Tracking and classifying animals in videos using weakly supervised learning
Camera traps have recently become a popular method of capturing animal behaviour in the wild. While an effective means of gathering data on various species, analysis of the thousands of resulting photos and videos has become increasingly difficult for ecologists. ABANet is an attempt to ease the burden of purely manual analysis by automating parts of the process through deep learning.
ABANet is currently being developed to measure the fear response of various African species' after they are exposed to sound stimuli. Once a camera trap detects movement and begins filming, a playback of birds (control), lions, humans or gunshots is started.

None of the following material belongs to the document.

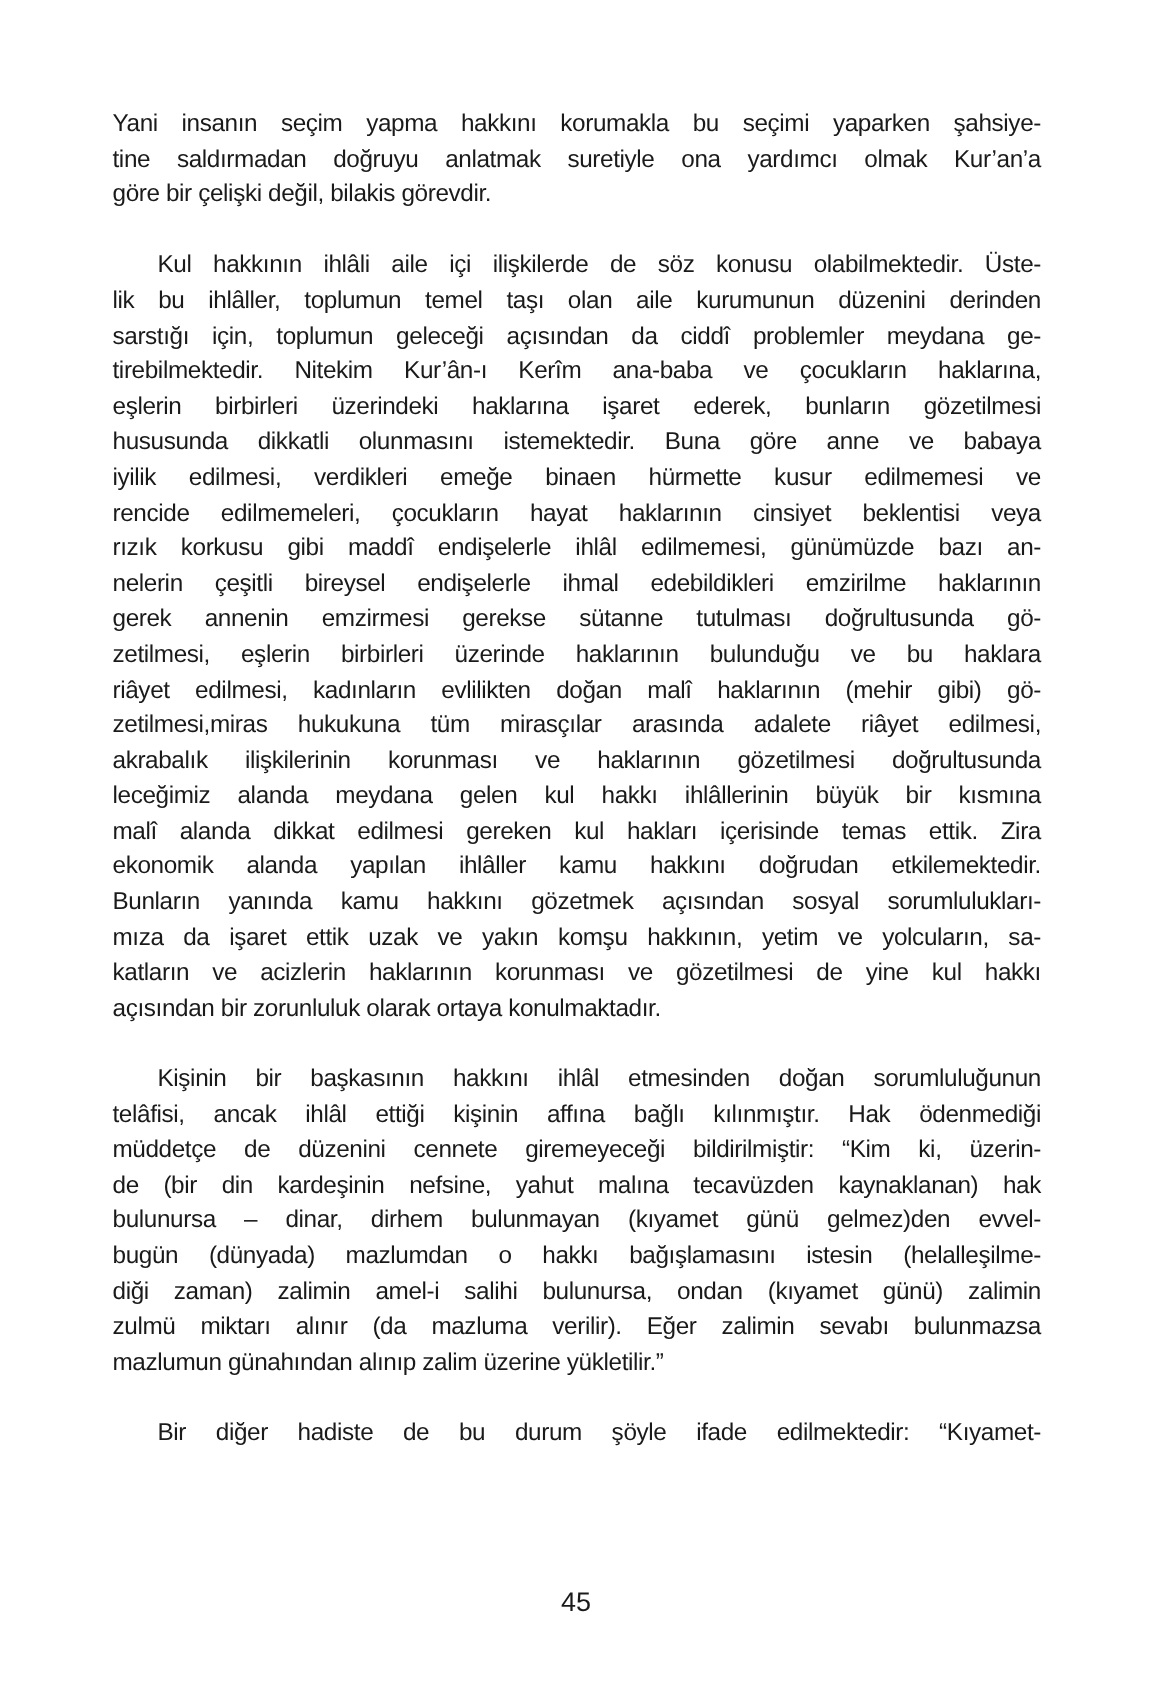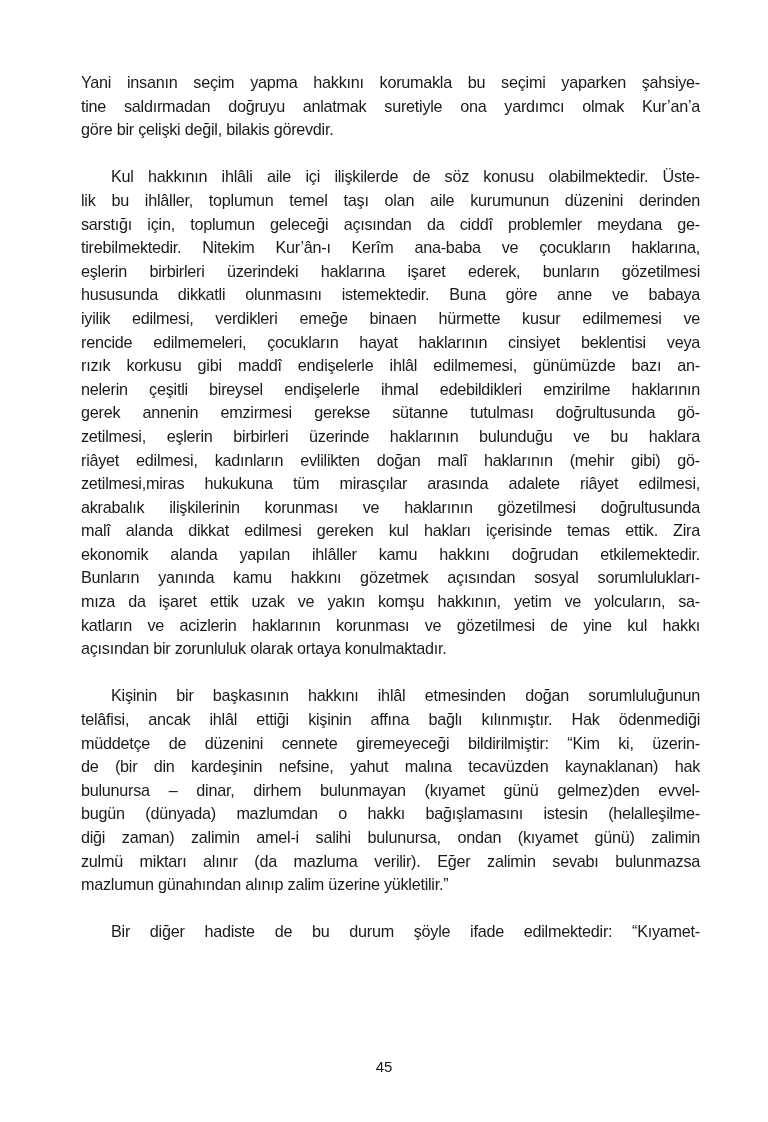"Yani insanın seçim yapma hakkını" .page { margin-left: 6px -> none }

In order to automatically measure the animals' response, ABANet aims to find, track and classify animal instances within a video. Since movement is the primary proxy human analysts use to determine behaviour, this method should provide a good intial approximation of the animals' behavioural response. This function would also allow us to filter out undesirable images and videos (such as empty frames) to reduce the amount data requiring human analysis. Longer-term goals include classifying animal posture (head up, head down, etc.) to act as supplemental behavioural clues.
Currently, ABANet is capable of performing classification and weak localization of animals within video frames. Our dataset consists only of image level labels, hence our models are trained exclusively through weak supervision.
In order to perform weakly-supervised instance segmentation and classification, we are currently implementing the Inter-Pixel Relation Network.